Flowchart of study population. Numbers in parentheses are the number of patients. GGN, ground-glass nodule; GGO, ground-glass opacity.
Histological evaluation
All resected specimens were formalin fixed and stained with haematoxylin–eosin in accordance with the routine regulations of our hospital. One board-certified pathologist (with 10 years' experience performing pathological diagnosis of lung cancer) reviewed specimens and recorded the pathological subtype of each tumour according to the International Association for the Study of Lung Cancer/American Thoracic Society/European Respiratory Society classification of lung adenocarcinomas.1,2
According to the new adenocarcinoma classification and pathological findings, GGNs were divided into two groups: the pre-invasive lesion group and the IPA group.1,2 Pre-invasive lesions included atypical adenomatous hyperplasia (AAH) and adenocarcinoma in situ (AIS), which were defined as lesions showing no stromal, vascular or pleural invasion.1,2 IPA, which was defined as adenocarcinoma containing an invasive component, included minimally invasive adenocarcinoma and invasive adenocarcinoma with several subtypes such as lepidic predominant, acinar predominant or papillary predominant adenocarcinoma.1,2 In our study, all histological subtypes were included in our study. No histological subtypes were excluded from the study.
CT imaging
Chest CT scans were performed using SOMATOM® Definition-64 or SOMATOM Emotion-16 (Siemens Healthcare, Erlangen, Germany). CT scans were obtained in all patients in the supine position at full inspiration. CT parameters were as follows: tube voltage, 120 kVp; tube current, 100–300 mA; beam pitch, 0.875–1.500; detector collimation, 1.0–2.5 mm; rotation time, 0.5–1.0 s and a reconstruction kernel with a high-frequency algorithm. Reconstruction thicknesses and intervals were 1.5 and 1.5 mm. All images were reviewed with the standard lung window (window width, 1200 HU; window level, −600 HU) and mediastinal window (window width, 400 HU; window level, 50 HU).
Imaging assessment
GGNs are defined as hazily increased attenuation in the lung with preservation of intact bronchial and vascular structures.14–16 In our study, GGNs were divided into the mixed GGNs (m-GGNs) group and pure GGNs (p-GGNs) group according to whether an internal solid component existed or not.10,14
The CT features that were analysed for each GGN included: (1) volume of GGNs (VGGN), (2) volume of solid portion (VSolid), (3) solid proportion (VSolid/VGGN), (4) margin (spiculation, non-spiculation), (5) border (lobulation, non-lobulation), (6) the presence of bubble lucency, (7) the presence of pleural retraction, (8) the presence of air bronchogram, (9) amount of blood vessels through the GGNs. All CT findings were evaluated based on high-resolution CT (HRCT) images.
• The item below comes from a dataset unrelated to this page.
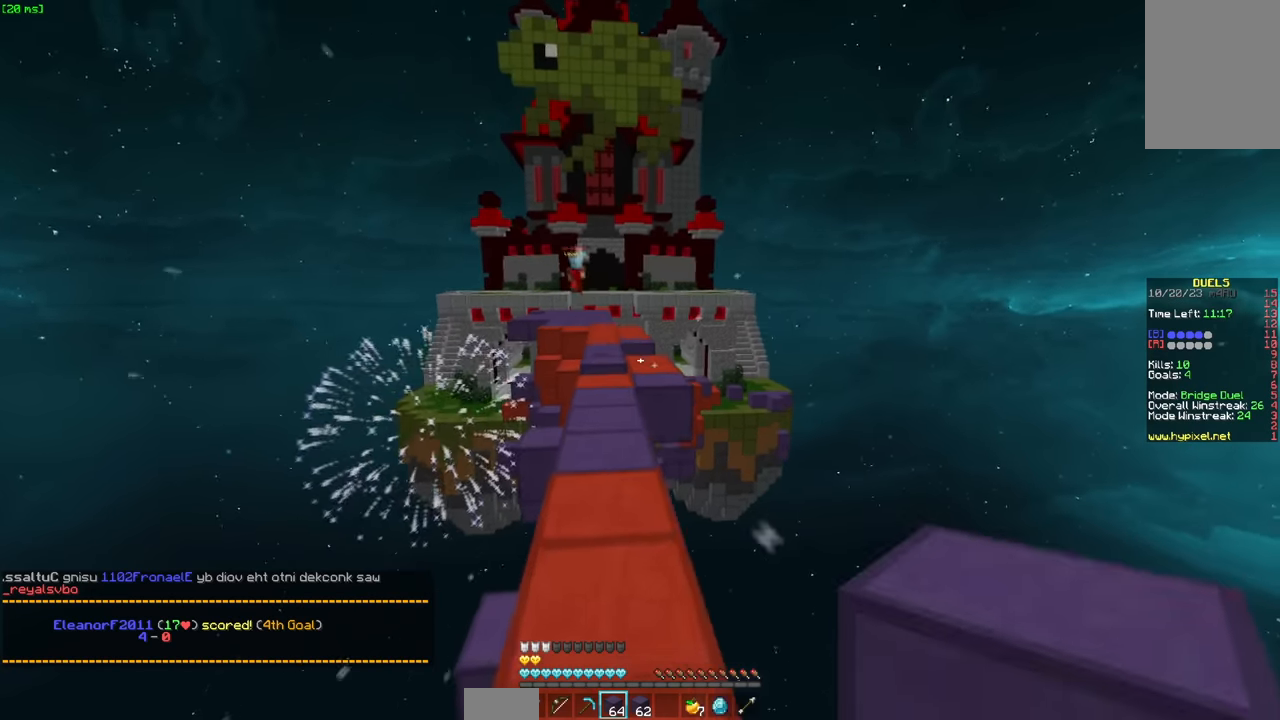
{"keys": ["w"], "mouse": ["right"], "events": [[16, "mouse_left", "down"], [133, "mouse_left", "up"], [233, "space", "up"], [266, "mouse_left", "down"], [333, "mouse_left", "up"], [483, "mouse_right", "down"]]}
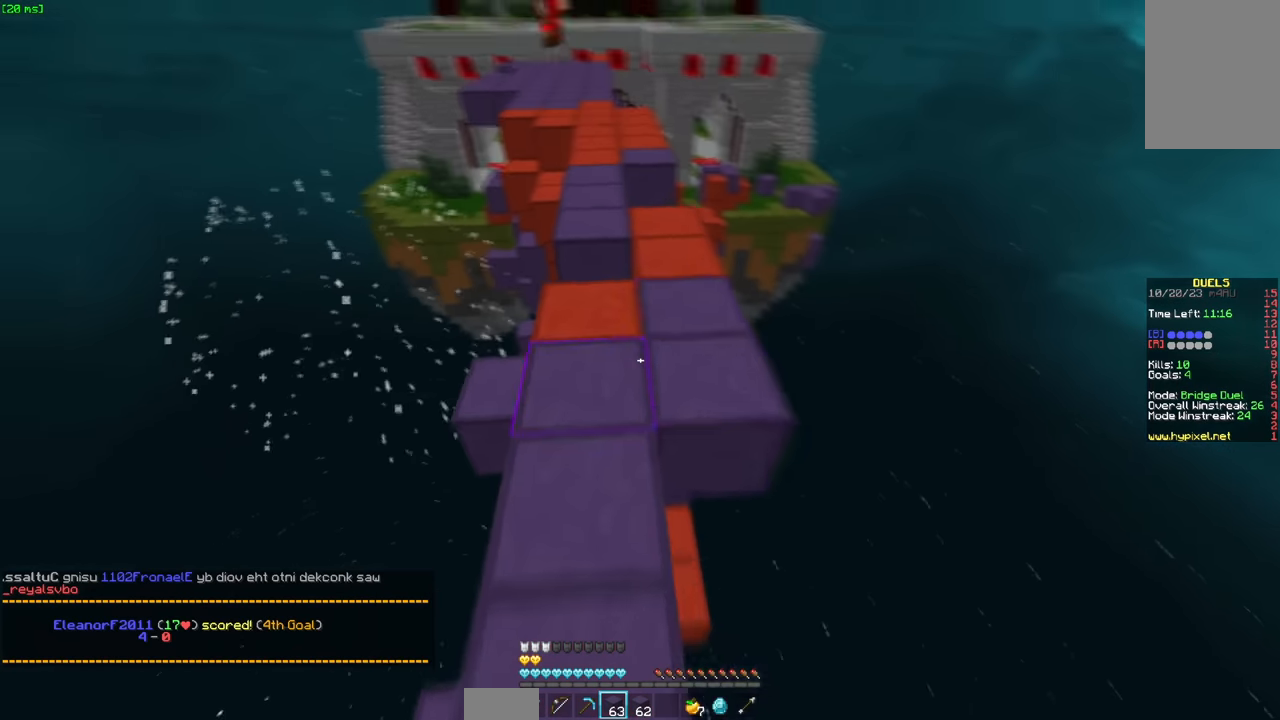
{"keys": [], "mouse": ["right"], "events": [[100, "mouse_right", "up"], [133, "mouse_right", "down"], [200, "space", "down"], [350, "space", "up"], [450, "w", "up"]]}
The volume of GGNs was measured in Siemens' volume measurement software using interactive model. In the interactive model, we set the thickness as 1.5 mm; the upper limit of assessment as 1000 HU; and the lower limit of assessment as −1000 HU. The lesions in the same section were delineated by two authors with consensus by using an operator-defined region of interest (ROI) on each HRCT axial image. The volume was obtained by multiplying the lesions areas by the thicknesses and interval. The volume measurement of the solid portion was similar to the volume measurement of GGNs.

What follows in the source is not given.